### Problem to work on:
Check each line of the entries below for the string "This" and state how many lines have it, with no other text.
[[ Raw data, beginning ]]
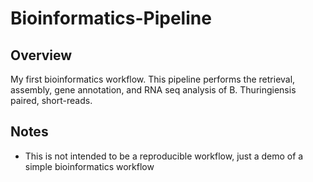 # Bioinformatics-Pipeline

## Overview
My first bioinformatics workflow. This pipeline performs the retrieval, assembly, gene annotation, and RNA seq analysis of B. Thuringiensis paired, short-reads.

## Notes
- This is not intended to be a reproducible workflow, just a demo of a simple bioinformatics workflow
[[ Raw data, end ]]
### Reply to the exercise:
2